◆ Task requirements: Retype, word for word, every line of the records below starting at the one that contains "(Gemeinde der Hauptwohnung) beantragt wird." and ending at the one that contains "Bitte beachten Sie: Deutschland"; include both of those lines and nothing more.

——

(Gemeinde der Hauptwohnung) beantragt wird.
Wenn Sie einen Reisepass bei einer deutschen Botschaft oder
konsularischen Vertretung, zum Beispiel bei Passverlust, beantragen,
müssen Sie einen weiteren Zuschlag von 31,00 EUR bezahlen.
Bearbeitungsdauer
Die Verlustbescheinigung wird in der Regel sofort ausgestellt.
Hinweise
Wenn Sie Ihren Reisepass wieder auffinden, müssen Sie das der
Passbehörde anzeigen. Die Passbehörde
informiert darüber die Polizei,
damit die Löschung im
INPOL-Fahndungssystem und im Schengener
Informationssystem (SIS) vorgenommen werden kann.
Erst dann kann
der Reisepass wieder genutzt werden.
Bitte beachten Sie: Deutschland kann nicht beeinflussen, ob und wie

——

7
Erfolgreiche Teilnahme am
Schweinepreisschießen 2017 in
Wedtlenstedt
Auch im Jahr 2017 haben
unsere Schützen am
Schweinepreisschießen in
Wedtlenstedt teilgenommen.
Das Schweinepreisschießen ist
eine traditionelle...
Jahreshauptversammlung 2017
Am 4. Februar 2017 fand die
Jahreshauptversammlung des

——

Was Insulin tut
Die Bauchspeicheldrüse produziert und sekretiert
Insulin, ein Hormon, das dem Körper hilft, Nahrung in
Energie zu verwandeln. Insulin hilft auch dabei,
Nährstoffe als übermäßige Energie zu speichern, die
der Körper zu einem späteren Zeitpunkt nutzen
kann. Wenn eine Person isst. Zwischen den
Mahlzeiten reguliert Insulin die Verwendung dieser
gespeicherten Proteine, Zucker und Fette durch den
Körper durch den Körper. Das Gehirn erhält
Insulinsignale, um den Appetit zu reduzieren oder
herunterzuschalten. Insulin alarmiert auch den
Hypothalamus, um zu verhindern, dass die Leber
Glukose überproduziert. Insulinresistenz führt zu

——

◆ Task output:
(Gemeinde der Hauptwohnung) beantragt wird.
Wenn Sie einen Reisepass bei einer deutschen Botschaft oder
konsularischen Vertretung, zum Beispiel bei Passverlust, beantragen,
müssen Sie einen weiteren Zuschlag von 31,00 EUR bezahlen.
Bearbeitungsdauer
Die Verlustbescheinigung wird in der Regel sofort ausgestellt.
Hinweise
Wenn Sie Ihren Reisepass wieder auffinden, müssen Sie das der
Passbehörde anzeigen. Die Passbehörde
informiert darüber die Polizei,
damit die Löschung im
INPOL-Fahndungssystem und im Schengener
Informationssystem (SIS) vorgenommen werden kann.
Erst dann kann
der Reisepass wieder genutzt werden.
Bitte beachten Sie: Deutschland kann nicht beeinflussen, ob und wie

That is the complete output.